Un día raro
Hoy es un día raro. De un lado la tristeza por la pérdida de María Dolores de la Fe y de otro la peplejidad al escuchar hablar a personajes públicos, sean políticos, artistas o empresarios (siempre hablan los que tienen las espaldas bien cubiertas), que no dejan de pregonar que hay que reducir, ajustar, contraer, pero siempre en las costillas de los más desfavorecidos. He llegado a la conclusión de que, una de dos, o son de un cinismo rayano en la crueldad o es que realmente ser creen mucho más listos que lo demás y por consiguiente nos toman por tontos, con lo cual estaríamos en manos de unos psicópatas. Empezando por el Rey, que no se esconde de las cámaras de televisión para dar la enhorabuena a Rajoy y a Luis de Guindos por el rescate-intervención-crédito europeo, en el acto de toma de posesión del nuevo Gobernador del Banco de España, como si fuesen los artífices de una gran lotería para los españoles, donde no aparecen cien millones para resolver el problema de la minería de carbón y surgen cien mil (mil veces más) para salvar a la banca. Sigue Esperanza Aguirre que va a apretar las clavijas en muchas prestaciones a los más pobres, euro aquí, euro allá, ahoga a los débile y dice que va a recaudar 15 millones de euros (un cifra ridícula que se gastará en tonterías como la inútil promoción de Eurovegas). Ana Botella se lía y acaba por no saber lo que dice, y de lo que sucede en Canarias mejor no hablar, porque o es que no se enteran o están locos. Forman parte de mi ataque de perplejidad hasta las palabras del tenor peruano Juan Diego Flores, cuyas declaraciones en Las Palmas son tan…. Me niego a calificarlas, les dejo el enlace para que juzguen ustedes.

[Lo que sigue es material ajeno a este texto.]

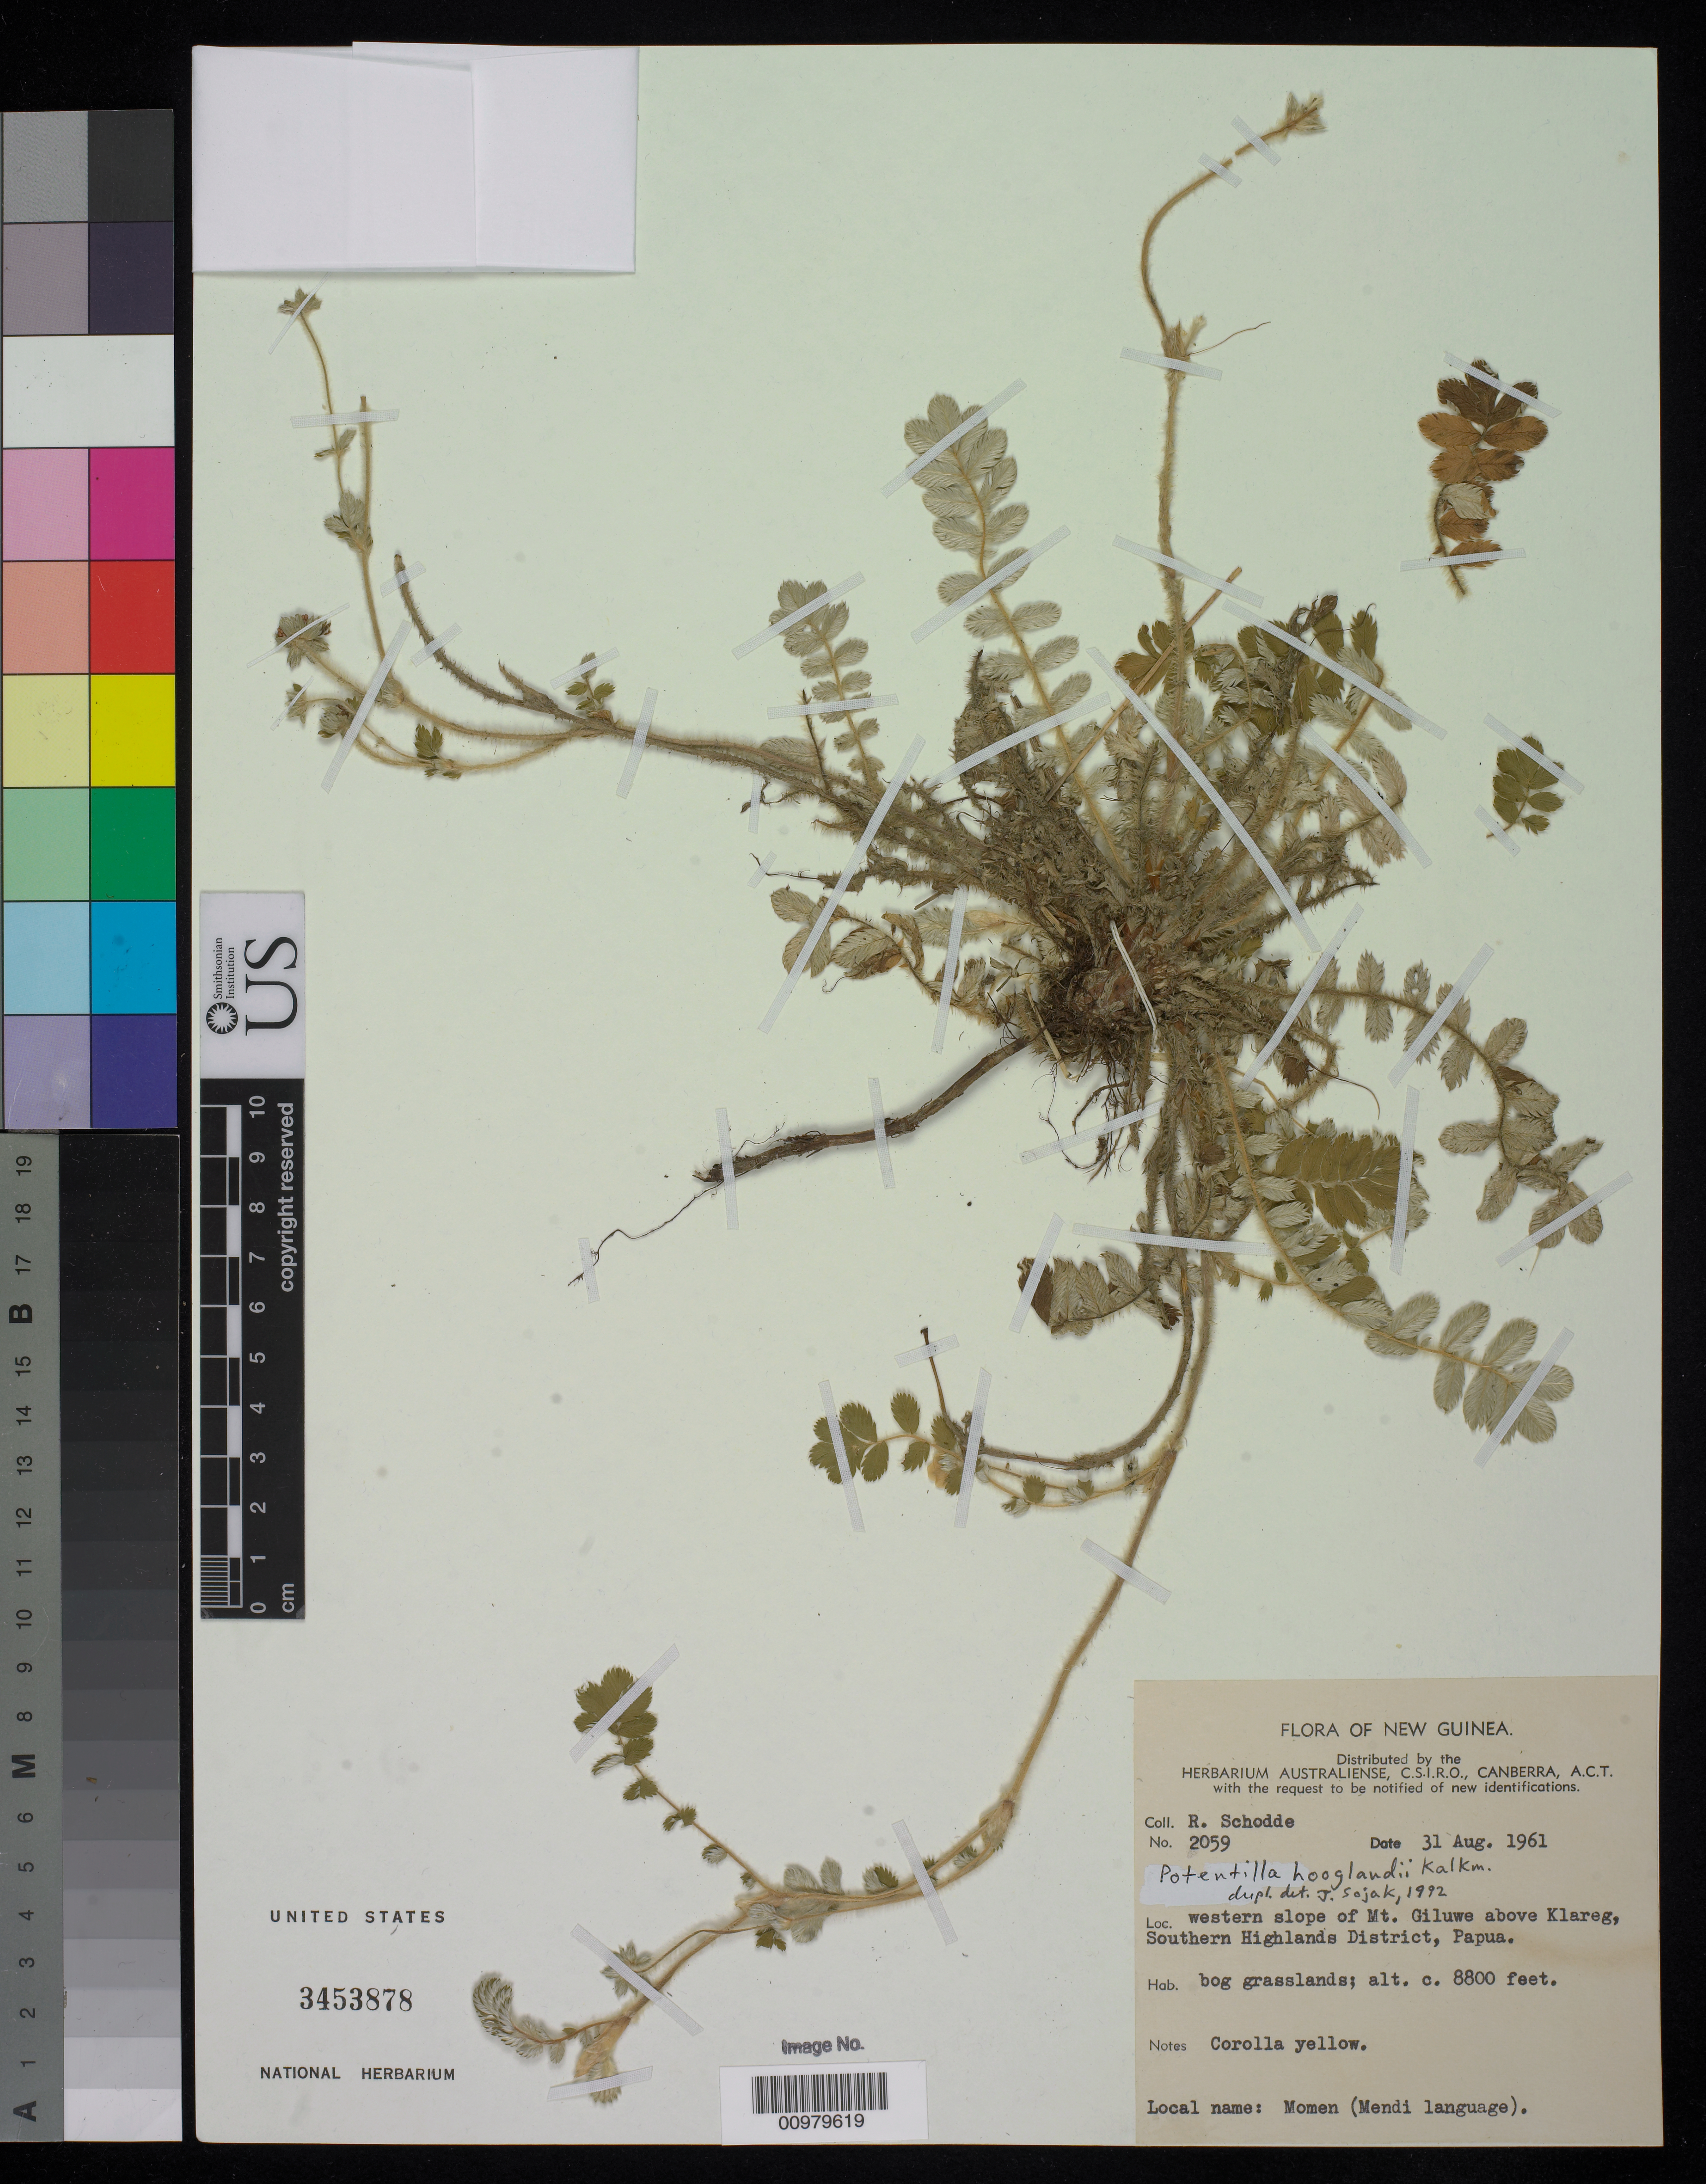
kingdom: Plantae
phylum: Tracheophyta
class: Magnoliopsida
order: Rosales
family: Rosaceae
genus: Potentilla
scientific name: Potentilla hooglandii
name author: Kalkman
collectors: R. Schodde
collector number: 2059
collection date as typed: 31 Aug 1951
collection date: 1951-08-31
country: Papua New Guinea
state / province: Southern Highlands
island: New Guinea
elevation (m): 2682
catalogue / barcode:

-Tampoco, lo dijo bien claro el ministro de Economía: es un préstamo con condiciones más ventajosas que las del mercado destinado a la reestructuración del sistema financiero. Va dirigido al saneamiento de la banca para que que fluya el crédito a las empresas y a las familias. Es un respaldo a la economía española, darle la vuelta al sistema para que vuelva el crédito, y sin duda es una aportación española a la salvación del euro.
Lo importante es que, desafiando el terrible Mar del Norte donde sucumbió la Armada Invencible, Rajoy se ha ido a Gdansk, que es la ciudad que sirvió de disculpa para que Hitler invadiera Polonia, la ciudad de Walesa, la ciudad en la que nuestra aguerrida pero muy sofisticada selección de fútbol va borrar de una vez por todas a la diabólica Italia de la faz de La Tierra. Ya España la eliminó de la anterior Eurocopa, pero aún debe seguir pagando la eliminación de España en el Mundial del 94, cuando el malvadísimo Tassotti le rompió la nariz a nuestro insigne Luis Enrique (fue el partido en el que Julio Salinas hizo amistad con el balón y casi se lo lleva a casa en lugar de patearlo a la red).